What happened

Frontier Group Holdings (ULCC 1.78%), the parent company of Frontier Airlines, reported third-quarter results on Wednesday that largely put to rest investors' fears that it would experience turbulence amid an economic slowdown. The market reacted by bidding up shares of both Frontier and its discount airline peers.

Shares of Frontier traded up as much as 24% for the week through mid-afternoon Thursday, according to data provided by S&P Global Market Intelligence, while shares of Sun Country Airlines Holdings (SNCY 0.61%) were up 16% and Allegiant Travel (ALGT 0.67%) stock gained 12%.

So what

Airline investors went into earnings season unsure about what to expect. On one hand, airports and planes continue to be packed with passengers eager to get away after a prolonged pandemic pause in travel. But fuel costs have skyrocketed, labor costs have also risen, and there was at least some reason to be concerned that inflation fears could cause many consumers to delay big-ticket purchases like airline tickets and vacations.

Frontier's earnings went a long way toward supporting the bull case for the company. It earned $0.13 per share in the quarter, besting analysts' consensus expectations for a $0.10 per share profit. Revenue came in at $906 million, which was slightly below the consensus estimate but up 35% from Q3 2019, prior to the pandemic.

Frontier management sees reason to be optimistic.

"Leisure demand has structurally changed with customers having more flexibility and a desire to travel more often," CEO Barry Biffle said in the earnings press release.

Its ancillary revenue -- i.e., charges for add-on services beyond those included in the price of a ticket -- was $78 per passenger. That's up 38% from pre-pandemic levels.

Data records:

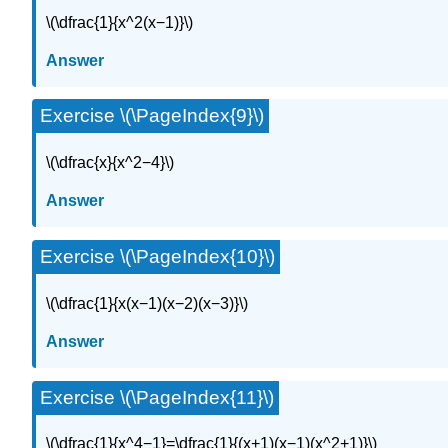
\(\dfrac{1}{x^2(x−1)}\)
Answer
Exercise \(\PageIndex{9}\)
\(\dfrac{x}{x^2−4}\)
Answer
Exercise \(\PageIndex{10}\)
\(\dfrac{1}{x(x−1)(x−2)(x−3)}\)
Answer
Exercise \(\PageIndex{11}\)
\(\dfrac{1}{x^4−1}=\dfrac{1}{(x+1)(x−1)(x^2+1)}\)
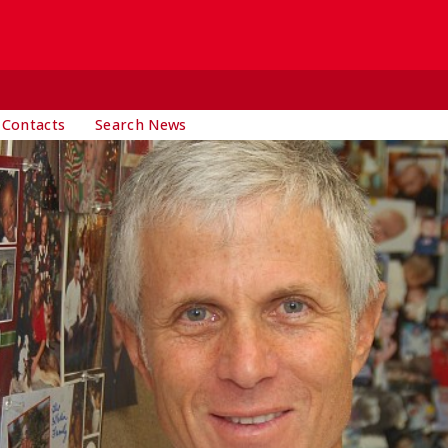
 Contacts
Search News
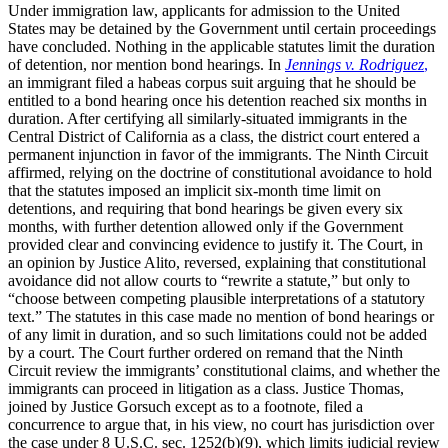
Under immigration law, applicants for admission to the United
States may be detained by the Government until certain proceedings
have concluded. Nothing in the applicable statutes limit the duration
of detention, nor mention bond hearings. In
Jennings v. Rodriguez
,
an immigrant filed a habeas corpus suit arguing that he should be
entitled to a bond hearing once his detention reached six months in
duration. After certifying all similarly-situated immigrants in the
Central District of California as a class, the district court entered a
permanent injunction in favor of the immigrants. The Ninth Circuit
affirmed, relying on the doctrine of constitutional avoidance to hold
that the statutes imposed an implicit six-month time limit on
detentions, and requiring that bond hearings be given every six
months, with further detention allowed only if the Government
provided clear and convincing evidence to justify it. The Court, in
an opinion by Justice Alito, reversed, explaining that constitutional
avoidance did not allow courts to “rewrite a statute,” but only to
“choose between competing plausible interpretations of a statutory
text.” The statutes in this case made no mention of bond hearings or
of any limit in duration, and so such limitations could not be added
by a court. The Court further ordered on remand that the Ninth
Circuit review the immigrants’ constitutional claims, and whether the
immigrants can proceed in litigation as a class. Justice Thomas,
joined by Justice Gorsuch except as to a footnote, filed a
concurrence to argue that, in his view, no court has jurisdiction over
the case under 8 U.S.C. sec. 1252(b)(9), which limits judicial review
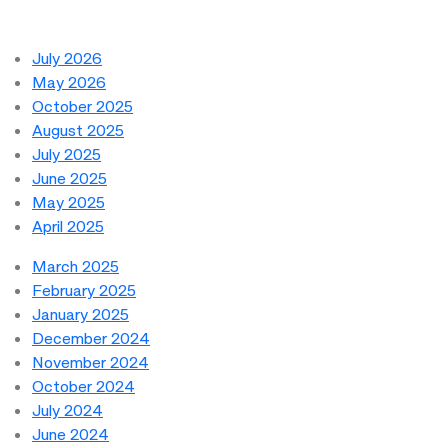
July 2026
May 2026
October 2025
August 2025
July 2025
June 2025
May 2025
April 2025
March 2025
February 2025
January 2025
December 2024
November 2024
October 2024
July 2024
June 2024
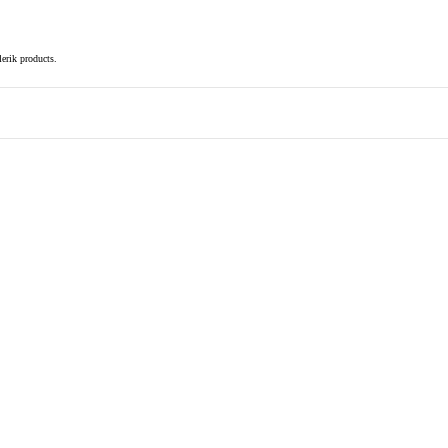
elerik products.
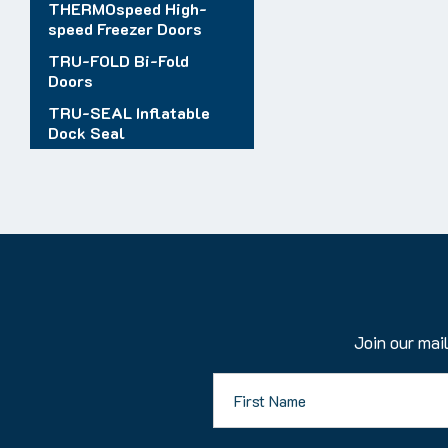
THERMOspeed High-
speed Freezer Doors
TRU-FOLD Bi-Fold
Doors
TRU-SEAL Inflatable
Dock Seal
Join our mail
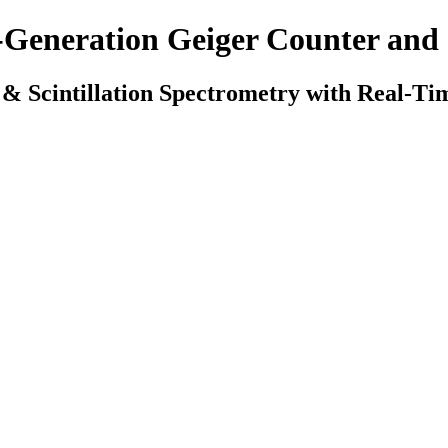
-Generation Geiger Counter an
 & Scintillation Spectrometry with Real-Tim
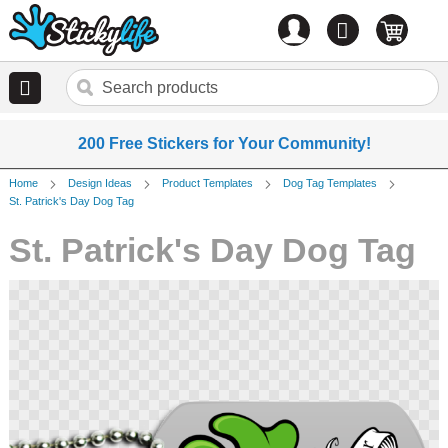
Account
0
items
200 Free Stickers for Your Community!
Home
Design Ideas
Product Templates
Dog Tag Templates
St. Patrick's Day Dog Tag
St. Patrick's Day Dog Tag
Skip
to
the
end
of
the
images
gallery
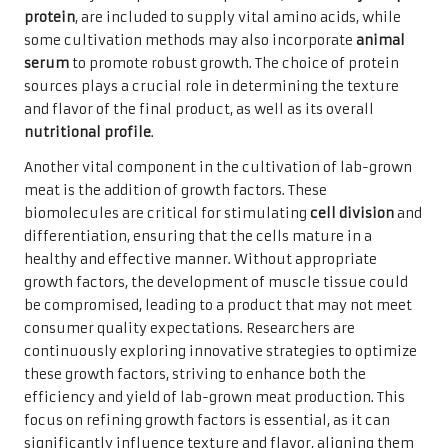
protein
, are included to supply vital amino acids, while
some cultivation methods may also incorporate
animal
serum
to promote robust growth. The choice of protein
sources plays a crucial role in determining the texture
and flavor of the final product, as well as its overall
nutritional profile
.
Another vital component in the cultivation of lab-grown
meat is the addition of growth factors. These
biomolecules are critical for stimulating
cell division
and
differentiation, ensuring that the cells mature in a
healthy and effective manner. Without appropriate
growth factors, the development of muscle tissue could
be compromised, leading to a product that may not meet
consumer quality expectations. Researchers are
continuously exploring innovative strategies to optimize
these growth factors, striving to enhance both the
efficiency and yield of lab-grown meat production. This
focus on refining growth factors is essential, as it can
significantly influence texture and flavor, aligning them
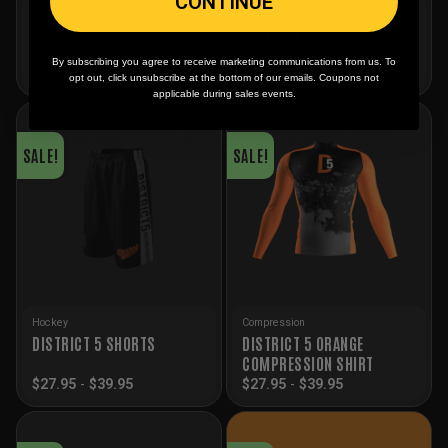
CONTINUE
Hockey
Hockey
CAKE EATERS ICE HOCKEY
DISTRICT 5 POLO
SOCKS
By subscribing you agree to receive marketing communications from us. To
Price
$
17.95
-
$
24.95
$
59.95
–
$
64.95
opt out, click unsubscribe at the bottom of our emails. Coupons not
range:
applicable during sales events.
$59.95
through
$64.95
SALE!
SALE!
Hockey
Compression
DISTRICT 5 ORANGE
DISTRICT 5 SHORTS
COMPRESSION SHIRT
$
27.95
-
$
39.95
$
27.95
-
$
39.95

AIM OF THE EXERCISE -
Write the next part of the article on Frontier's third-quarter earnings, starting from its last paragraph, the one on ancillary revenue per passenger.

WRITTEN RESPONSE -
While the report was company-specific, it matches the broader trend we've seen from airlines this quarter. And consumer acceptance of higher ancillary charges is particularly good news for companies like Sun Country and Allegiant that, like Frontier, operate using an "ultra-low-cost" model under which they set their base ticket prices low, but charge extra fees for a host of things that airlines historically provided as standard parts of their service.

Now what

Sun Country is due to report its third-quarter results on Nov. 1, and Allegiant will follow a day later. Given what we saw from Frontier, investors will have high expectations coming into those reports.

That could cause some near-term turbulence. This week, shares of both JetBlue Airways and Hawaiian Holdings fell post-earnings not so much because their results were bad, but rather because expectations had been set too high following solid reports from other carriers.

But whatever happens in the near term, the long-term setup for the industry right now is bullish. Historically, air travel trends have been closely tied to the health of the overall economy, and in times of uncertainty, airlines have disappointed. However, it appears this time around, pent-up demand and relatively healthy household finances thanks to the strong job market are allowing airlines to fly clear of trouble.

Time will tell how long that can continue, especially if economic conditions worsen, but for now, airline investors are enjoying the ride.